- WHAT THE TASK ASKS
Return the data word for word. Pictures are to be omitted.

- INFORMATION SHOWN
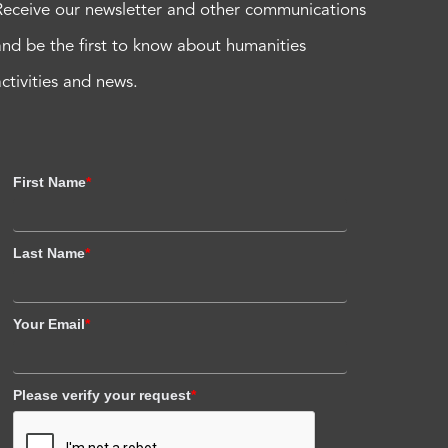
Receive our newsletter and other communications
and be the first to know about humanities
activities and news.
First Name
*
Last Name
*
Your Email
*
Please verify your request
*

- TASK ANSWER
Receive our newsletter and other communications
and be the first to know about humanities
activities and news.
First Name
*
Last Name
*
Your Email
*
Please verify your request
*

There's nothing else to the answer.